Краткая беседа с ним в тот вечер произвела на меня глубокое впечатление. Как-то, когда я исследовал старые разработки гравия близ Шрусбери, один рабочий рассказал мне, что он нашел здесь большую стертую тропическую раковину Voluta, вроде тех, какие нередко можно видеть в коттеджах на полках каминов, и так как он не соглашался продать эту раковину, я был убежден, что он действительно нашел ее в этой яме. Я рассказал об этом Седжвику, но он сразу же возразил мне (без всякого сомнения, справедливо), что раковина была, вероятно, выброшена кем-нибудь в яму, а затем добавил, что если бы она естественным образом залегала в этих пластах, то это явилось бы величайшим несчастьем для геологии, так как опрокинуло бы все наши представления о поверхностных отложениях в Центральных графствах. И действительно, эти пласты гравия относятся к ледниковому периоду, и впоследствии я находил в них изломанные раковины северных моллюсков. Но тогда я был крайне удивлен, когда увидел, что Седжвик не пришел в восхищение от такого чудесного факта, как находка тропической раковины близ самой поверхности земли в центре Англии. Хотя я прочитал уже много разных научных книг, ничто когда-либо раньше не дало мне возможности с такой отчетливостью понять, что наука заключается в такой группировке фактов, которая позволяет выводить на основании их общие законы или заключения.

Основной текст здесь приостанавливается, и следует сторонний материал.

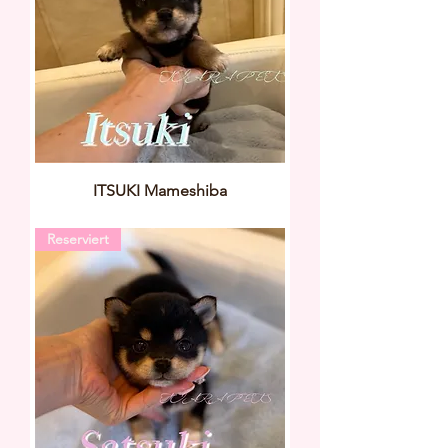
ITSUKI Mameshiba
Reserviert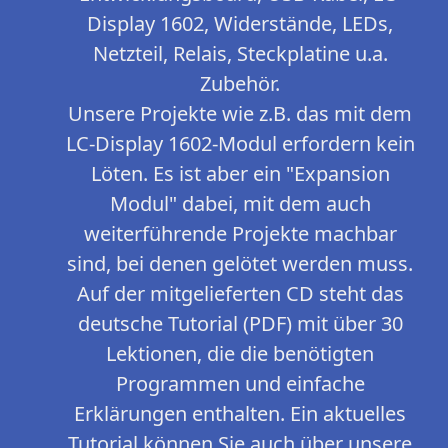
Display 1602, Widerstände, LEDs,
Netzteil, Relais, Steckplatine u.a.
Zubehör.
Unsere Projekte wie z.B. das mit dem
LC-Display 1602-Modul erfordern kein
Löten. Es ist aber ein "Expansion
Modul" dabei, mit dem auch
weiterführende Projekte machbar
sind, bei denen gelötet werden muss.
Auf der mitgelieferten CD steht das
deutsche Tutorial (PDF) mit über 30
Lektionen, die die benötigten
Programmen und einfache
Erklärungen enthalten. Ein aktuelles
Tutorial können Sie auch über unsere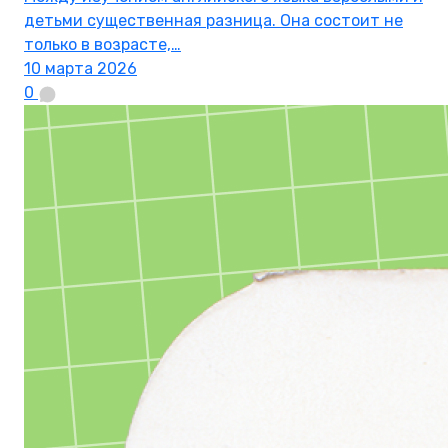
детьми существенная разница. Она состоит не
только в возрасте,…
10 марта 2026
0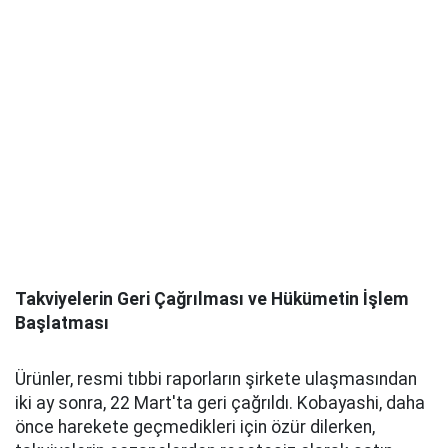
Takviyelerin Geri Çağrılması ve Hükümetin İşlem
Başlatması
Ürünler, resmi tıbbi raporların şirkete ulaşmasından
iki ay sonra, 22 Mart'ta geri çağrıldı. Kobayashi, daha
önce harekete geçmedikleri için özür dilerken,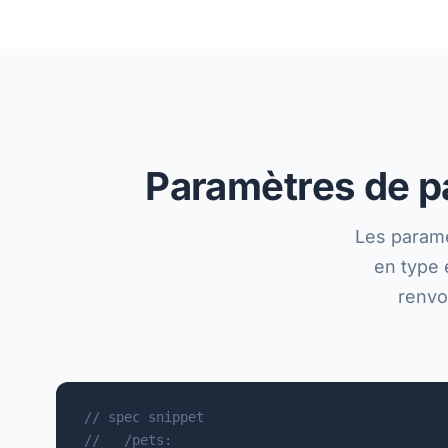
Paramètres de pa
Les paramè
en type 
renvo
// spec snippet

//   /pets:
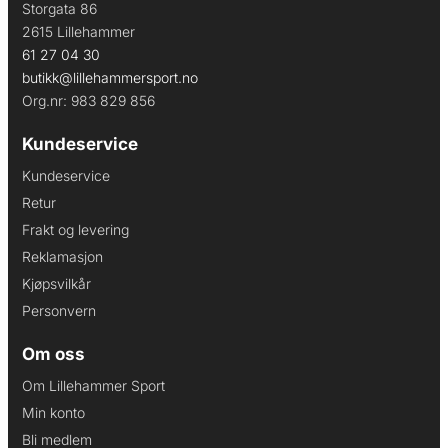
Storgata 86
2615 Lillehammer
61 27 04 30
butikk@lillehammersport.no
Org.nr: 983 829 856
Kundeservice
Kundeservice
Retur
Frakt og levering
Reklamasjon
Kjøpsvilkår
Personvern
Om oss
Om Lillehammer Sport
Min konto
Bli medlem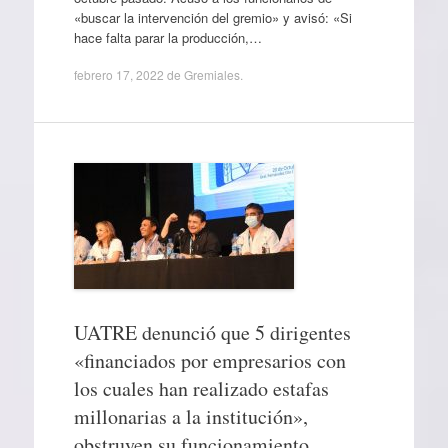
«buscar la intervención del gremio» y avisó: «Si
hace falta parar la producción,…
febrero 17, 2022
de
Gremiales
.
UATRE denunció que 5 dirigentes
«financiados por empresarios con
los cuales han realizado estafas
millonarias a la institución»,
obstruyen su funcionamiento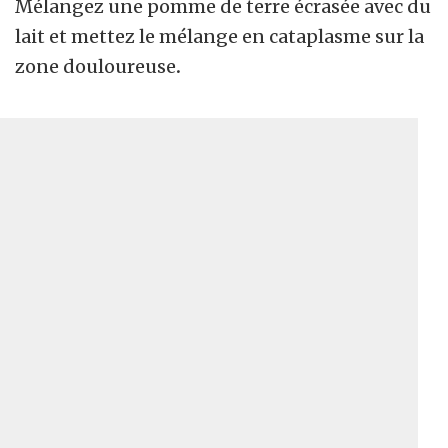
Mélangez une pomme de terre écrasée avec du
lait et mettez le mélange en cataplasme sur la
zone douloureuse
.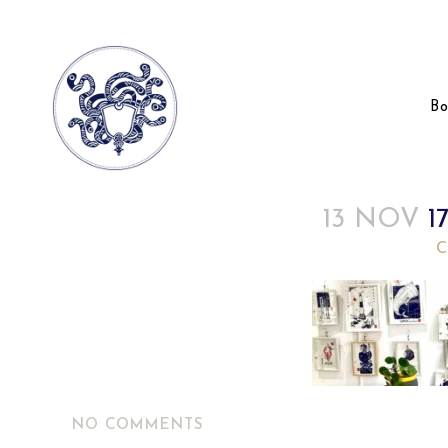
Bo
13 NOV
17
Posted at 22:34h
in
by
C
NO COMMENTS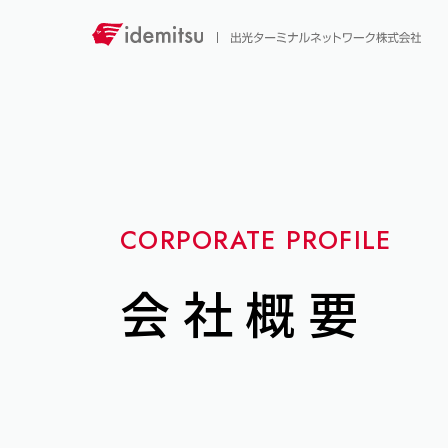
CORPORATE PROFILE
会社概要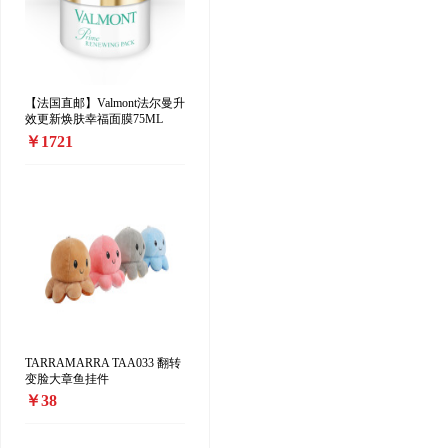
【法国直邮】Valmont法尔曼升
效更新焕肤幸福面膜75ML
￥1721
TARRAMARRA TAA033 翻转
变脸大章鱼挂件
￥38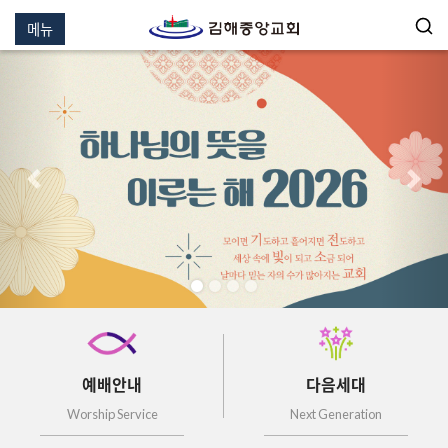
메뉴
이전
다음
예배안내
다음세대
Worship Service
Next Generation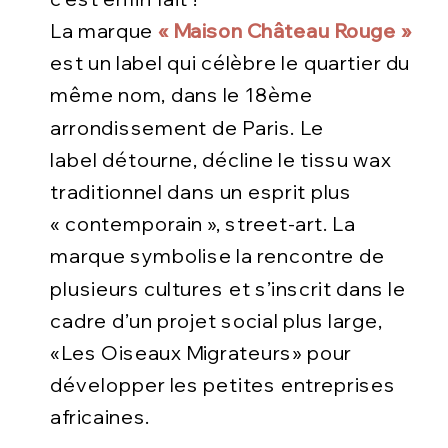
La marque
« Maison Château Rouge »
est un label qui célèbre le quartier du
même nom, dans le 18ème
arrondissement de Paris. Le
label détourne, décline le tissu wax
traditionnel dans un esprit plus
« contemporain », street-art. La
marque symbolise la rencontre de
plusieurs cultures et s’inscrit dans le
cadre d’un projet social plus large,
«Les Oiseaux Migrateurs» pour
développer les petites entreprises
africaines.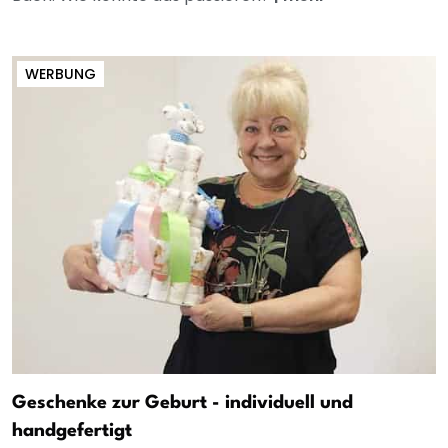
WERBUNG
Geschenke zur Geburt - individuell und
handgefertigt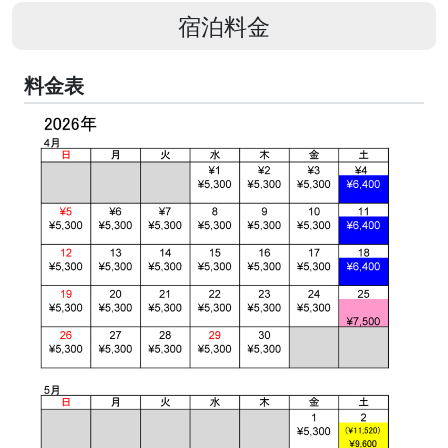
宿泊料金
料金表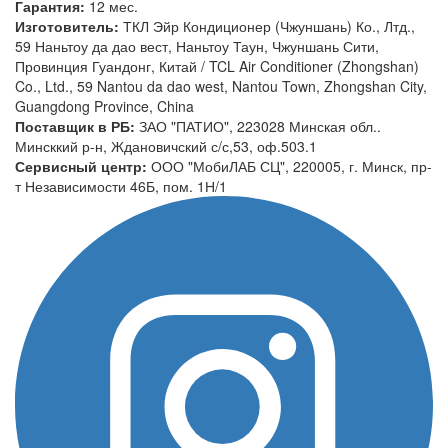
Гарантия:
12 мес.
Изготовитель:
ТКЛ Эйр Кондиционер (Чжуншань) Ко., Лтд.,
59 Наньтоу да дао вест, Наньтоу Таун, Чжуншань Сити,
Провинция Гуандонг, Китай / TCL Air Conditioner (Zhongshan)
Co., Ltd., 59 Nantou da dao west, Nantou Town, Zhongshan City,
Guangdong Province, China
Поставщик в РБ:
ЗАО "ПАТИО", 223028 Минская обл..
Минсккий р-н, Ждановичский с/с,53, оф.503.1
Сервисный центр:
ООО "МобиЛАБ СЦ", 220005, г. Минск, пр-
т Независимости 46Б, пом. 1Н/1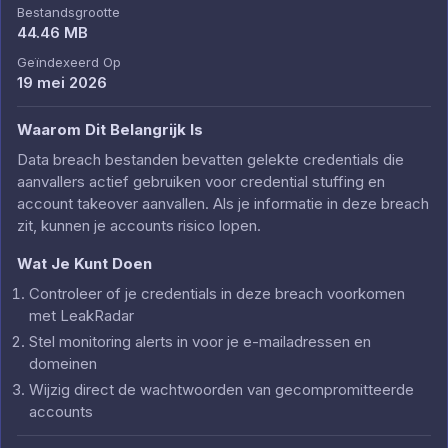
Bestandsgrootte
44.46 MB
Geïndexeerd Op
19 mei 2026
Waarom Dit Belangrijk Is
Data breach bestanden bevatten gelekte credentials die
aanvallers actief gebruiken voor credential stuffing en
account takeover aanvallen. Als je informatie in deze breach
zit, kunnen je accounts risico lopen.
Wat Je Kunt Doen
Controleer of je credentials in deze breach voorkomen
met LeakRadar
Stel monitoring alerts in voor je e-mailadressen en
domeinen
Wijzig direct de wachtwoorden van gecompromitteerde
accounts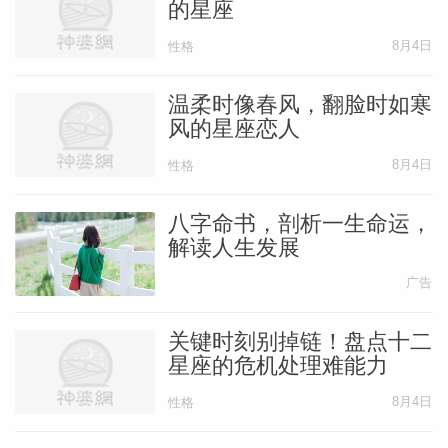
的星座
8月4日
性格
温柔时像春风，翻脸时如寒
风的星座恋人
8月4日
性格
八字命书，剖析一生命运，
解读人生发展
广告
关键时刻别掉链！盘点十二
星座的危机处理难能力
8月4日
性格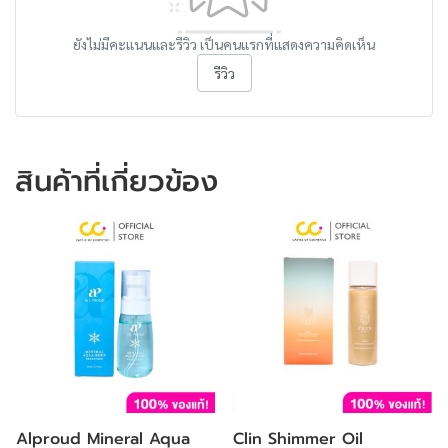
ยังไม่มีคะแนนและรีวิว เป็นคนแรกที่แสดงความคิดเห็น
รีวิว
สินค้าที่เกี่ยวข้อง
Alproud Mineral Aqua
Clin Shimmer Oil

На другое утро мы начали свое путешествие по маршруту Лланголлен, Конуэй, Бангор и Кэйпл-Кьюриг. Это путешествие принесло мне определенную пользу, научив меня в некоторой степени тому, каким образом можно разобраться в геологии той или иной страны. Седжвик часто посылал меня по направлению, параллельному тому, по которому шел сам, поручая мне собрать образцы горных пород и нанести на карту порядок их залегания. Я почти не сомневаюсь, что он делал это для моей пользы, так как я был слишком несведущ, чтобы мог оказать помощь ему. Это путешествие дало мне разительный пример того, как легко проглядеть даже самые заметные явления, если на них уже не обратил внимание кто-нибудь другой. Мы провели много часов в Кумбран-Идуоле, самым тщательным образом исследуя все горные породы, так как Седжвику очень хотелось найти в них остатки ископаемых организмов; однако ни один из нас не заметил следов замечательных ледниковых явлений, окружавших нас со всех сторон: мы не заметили ни отчетливых шрамов на скалах, ни нагромождений валунов, ни боковых и конечной морен. Между тем эти явления настолько очевидны, что, как я заявлял в одной статье, напечатанной много лет спустя в «Philosophical Magazine», дом, сгоревший во время пожара, не расскажет о том, что с ним произошло, более ясно, чем эта долина. Если бы она все еще была заполнена ледником, эти явления были бы выражены менее отчетливо, чем теперь.
В Кэйпл-Кьюриге я расстался с Седжвиком и направился по прямой линии через горы в Бармут, определяя курс по компасу и карте и не пользуясь тропинками, если они не совпадали со взятым мною направлением. Я побывал благодаря этому в неведомых, диких местах и получил большое удовольствие от такого способа путешествовать. Бармут я посетил с целью повидать некоторых своих кембриджских друзей, которые занимались там преподаванием; оттуда я вернулся в Шрусбери и Мэр, чтобы приступить к охоте, ибо в те времена я счел бы себя сумасшедшим, если бы пропустил первые дни охоты на куропаток ради геологии или какой-нибудь другой науки.